Saved data entries
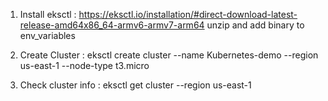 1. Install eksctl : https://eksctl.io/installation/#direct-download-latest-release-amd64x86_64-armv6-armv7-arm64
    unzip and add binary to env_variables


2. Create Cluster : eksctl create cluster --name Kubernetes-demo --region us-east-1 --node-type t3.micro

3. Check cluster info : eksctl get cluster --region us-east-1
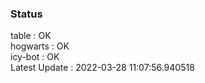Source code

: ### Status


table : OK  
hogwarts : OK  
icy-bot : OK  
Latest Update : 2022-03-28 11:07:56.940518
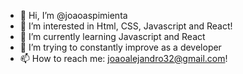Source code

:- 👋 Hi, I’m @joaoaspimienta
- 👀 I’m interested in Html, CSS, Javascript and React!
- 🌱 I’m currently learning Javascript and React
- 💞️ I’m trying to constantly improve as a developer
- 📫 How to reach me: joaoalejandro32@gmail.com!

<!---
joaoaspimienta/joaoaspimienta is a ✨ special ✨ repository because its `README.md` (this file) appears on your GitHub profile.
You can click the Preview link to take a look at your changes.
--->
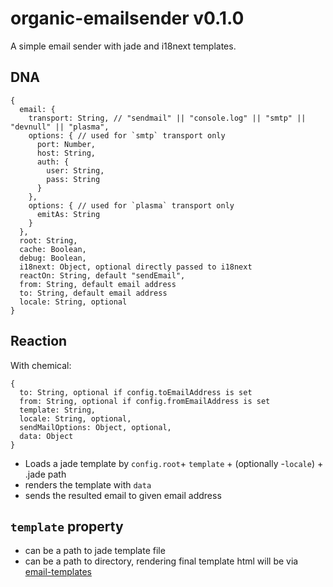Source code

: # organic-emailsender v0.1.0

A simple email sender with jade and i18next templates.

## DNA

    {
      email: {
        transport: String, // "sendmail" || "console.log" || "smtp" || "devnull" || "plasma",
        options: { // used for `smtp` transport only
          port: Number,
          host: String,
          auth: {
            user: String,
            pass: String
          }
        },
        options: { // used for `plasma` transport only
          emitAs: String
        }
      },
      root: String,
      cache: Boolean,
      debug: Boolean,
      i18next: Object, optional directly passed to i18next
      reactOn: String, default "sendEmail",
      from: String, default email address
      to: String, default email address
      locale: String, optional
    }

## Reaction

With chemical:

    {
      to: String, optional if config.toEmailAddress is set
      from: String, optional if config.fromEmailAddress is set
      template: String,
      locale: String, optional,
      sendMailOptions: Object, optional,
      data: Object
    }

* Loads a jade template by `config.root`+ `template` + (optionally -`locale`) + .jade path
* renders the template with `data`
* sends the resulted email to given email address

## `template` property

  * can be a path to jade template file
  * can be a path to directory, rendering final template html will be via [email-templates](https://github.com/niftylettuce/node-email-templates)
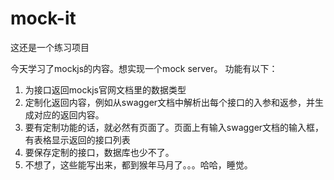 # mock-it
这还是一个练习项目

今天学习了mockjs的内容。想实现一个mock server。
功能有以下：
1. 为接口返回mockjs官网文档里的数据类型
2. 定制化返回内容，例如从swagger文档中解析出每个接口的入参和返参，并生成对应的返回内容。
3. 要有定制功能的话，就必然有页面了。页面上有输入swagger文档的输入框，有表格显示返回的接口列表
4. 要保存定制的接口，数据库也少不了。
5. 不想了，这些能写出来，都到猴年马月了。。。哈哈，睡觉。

---

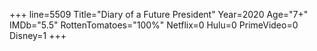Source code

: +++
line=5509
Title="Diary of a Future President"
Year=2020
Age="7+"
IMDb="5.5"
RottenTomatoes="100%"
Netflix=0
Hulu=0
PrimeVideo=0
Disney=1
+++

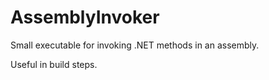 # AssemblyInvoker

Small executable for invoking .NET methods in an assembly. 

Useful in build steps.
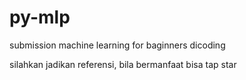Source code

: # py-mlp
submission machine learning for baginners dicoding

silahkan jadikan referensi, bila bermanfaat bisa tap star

==

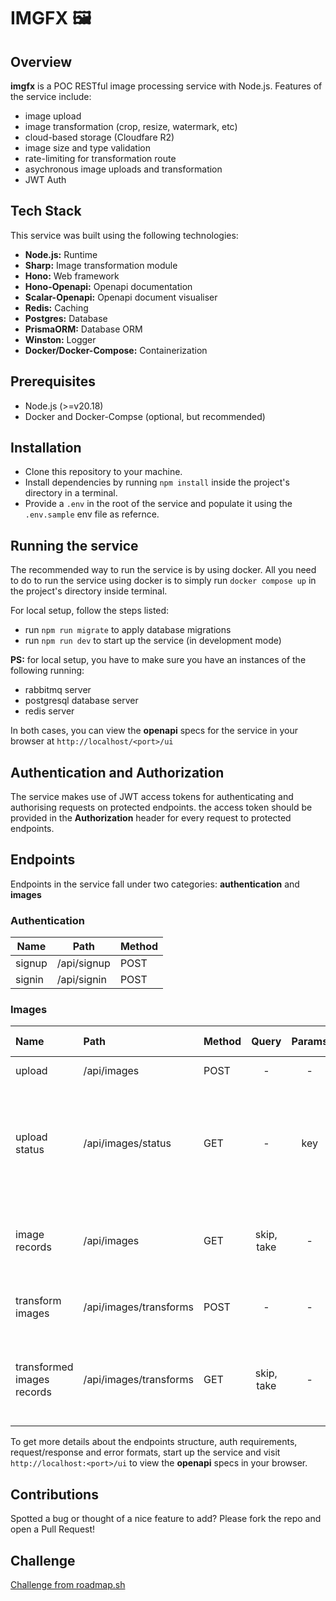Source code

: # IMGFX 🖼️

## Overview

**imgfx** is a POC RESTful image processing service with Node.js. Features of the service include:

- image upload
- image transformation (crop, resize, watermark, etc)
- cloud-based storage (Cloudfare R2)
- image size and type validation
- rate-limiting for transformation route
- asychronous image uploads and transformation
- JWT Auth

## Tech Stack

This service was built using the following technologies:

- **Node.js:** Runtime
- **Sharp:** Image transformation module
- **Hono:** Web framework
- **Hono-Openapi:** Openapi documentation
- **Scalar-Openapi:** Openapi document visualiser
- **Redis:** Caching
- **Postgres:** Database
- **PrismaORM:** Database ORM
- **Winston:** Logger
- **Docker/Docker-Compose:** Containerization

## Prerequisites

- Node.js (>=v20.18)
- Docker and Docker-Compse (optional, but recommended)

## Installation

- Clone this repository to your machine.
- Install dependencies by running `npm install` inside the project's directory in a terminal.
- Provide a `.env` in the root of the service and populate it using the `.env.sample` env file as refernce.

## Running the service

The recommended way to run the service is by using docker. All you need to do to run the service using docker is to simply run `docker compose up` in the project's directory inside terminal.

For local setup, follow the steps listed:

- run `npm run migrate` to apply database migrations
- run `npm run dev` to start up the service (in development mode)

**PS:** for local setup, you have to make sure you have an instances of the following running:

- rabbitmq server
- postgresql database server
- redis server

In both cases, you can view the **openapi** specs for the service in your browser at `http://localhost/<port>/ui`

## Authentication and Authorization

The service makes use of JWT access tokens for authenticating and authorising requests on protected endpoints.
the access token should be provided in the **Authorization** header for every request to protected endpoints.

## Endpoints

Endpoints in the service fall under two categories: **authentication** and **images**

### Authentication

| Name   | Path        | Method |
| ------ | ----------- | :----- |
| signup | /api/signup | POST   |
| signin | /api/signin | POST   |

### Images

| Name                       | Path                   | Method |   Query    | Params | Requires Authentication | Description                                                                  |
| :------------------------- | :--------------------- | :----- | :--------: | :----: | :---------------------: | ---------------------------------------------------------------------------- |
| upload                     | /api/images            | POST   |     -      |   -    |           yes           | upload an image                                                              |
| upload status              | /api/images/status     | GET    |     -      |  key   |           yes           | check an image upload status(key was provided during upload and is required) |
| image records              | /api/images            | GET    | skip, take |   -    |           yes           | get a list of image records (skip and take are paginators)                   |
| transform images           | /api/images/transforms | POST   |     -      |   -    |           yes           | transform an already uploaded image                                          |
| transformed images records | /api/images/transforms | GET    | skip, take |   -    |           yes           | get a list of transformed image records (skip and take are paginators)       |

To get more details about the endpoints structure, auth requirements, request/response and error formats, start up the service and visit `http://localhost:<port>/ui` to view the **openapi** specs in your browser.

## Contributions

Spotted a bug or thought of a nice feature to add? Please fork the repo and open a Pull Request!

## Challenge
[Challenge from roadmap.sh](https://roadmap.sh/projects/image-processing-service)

__YOUR GOAL__
Leave out every picture, and copy exactly the lines above starting at the one holding "1. Install eksctl" and ending at the one holding "2. Create Cluster", no more and no less.

__RESPONSE BELOW__
 1. Install eksctl : https://eksctl.io/installation/#direct-download-latest-release-amd64x86_64-armv6-armv7-arm64
    unzip and add binary to env_variables


2. Create Cluster : eksctl create cluster --name Kubernetes-demo --region us-east-1 --node-type t3.micro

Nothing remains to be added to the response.